TASK OBJECTIVE → Please reproduce the records word for word, from their first line through the line containing "COOK cut waste, reduce".

RECORDS FOR THE EXERCISE →
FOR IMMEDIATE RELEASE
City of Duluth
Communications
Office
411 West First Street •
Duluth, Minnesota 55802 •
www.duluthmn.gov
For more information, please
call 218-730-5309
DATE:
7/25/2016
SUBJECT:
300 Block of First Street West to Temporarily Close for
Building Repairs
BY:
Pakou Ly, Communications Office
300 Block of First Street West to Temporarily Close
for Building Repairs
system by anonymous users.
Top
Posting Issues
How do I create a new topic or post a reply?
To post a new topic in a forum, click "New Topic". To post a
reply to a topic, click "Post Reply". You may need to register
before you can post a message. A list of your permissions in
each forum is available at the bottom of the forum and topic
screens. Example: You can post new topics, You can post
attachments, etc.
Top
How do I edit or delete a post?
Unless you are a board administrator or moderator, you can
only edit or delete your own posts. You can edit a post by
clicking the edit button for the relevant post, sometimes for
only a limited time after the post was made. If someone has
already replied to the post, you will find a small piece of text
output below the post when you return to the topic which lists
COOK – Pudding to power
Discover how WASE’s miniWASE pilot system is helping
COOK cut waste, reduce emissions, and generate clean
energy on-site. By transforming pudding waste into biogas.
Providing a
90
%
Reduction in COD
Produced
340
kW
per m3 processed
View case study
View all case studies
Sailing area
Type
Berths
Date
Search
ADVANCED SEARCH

RESULT FOR THIS EXERCISE →
FOR IMMEDIATE RELEASE
City of Duluth
Communications
Office
411 West First Street •
Duluth, Minnesota 55802 •
www.duluthmn.gov
For more information, please
call 218-730-5309
DATE:
7/25/2016
SUBJECT:
300 Block of First Street West to Temporarily Close for
Building Repairs
BY:
Pakou Ly, Communications Office
300 Block of First Street West to Temporarily Close
for Building Repairs
system by anonymous users.
Top
Posting Issues
How do I create a new topic or post a reply?
To post a new topic in a forum, click "New Topic". To post a
reply to a topic, click "Post Reply". You may need to register
before you can post a message. A list of your permissions in
each forum is available at the bottom of the forum and topic
screens. Example: You can post new topics, You can post
attachments, etc.
Top
How do I edit or delete a post?
Unless you are a board administrator or moderator, you can
only edit or delete your own posts. You can edit a post by
clicking the edit button for the relevant post, sometimes for
only a limited time after the post was made. If someone has
already replied to the post, you will find a small piece of text
output below the post when you return to the topic which lists
COOK – Pudding to power
Discover how WASE’s miniWASE pilot system is helping
COOK cut waste, reduce emissions, and generate clean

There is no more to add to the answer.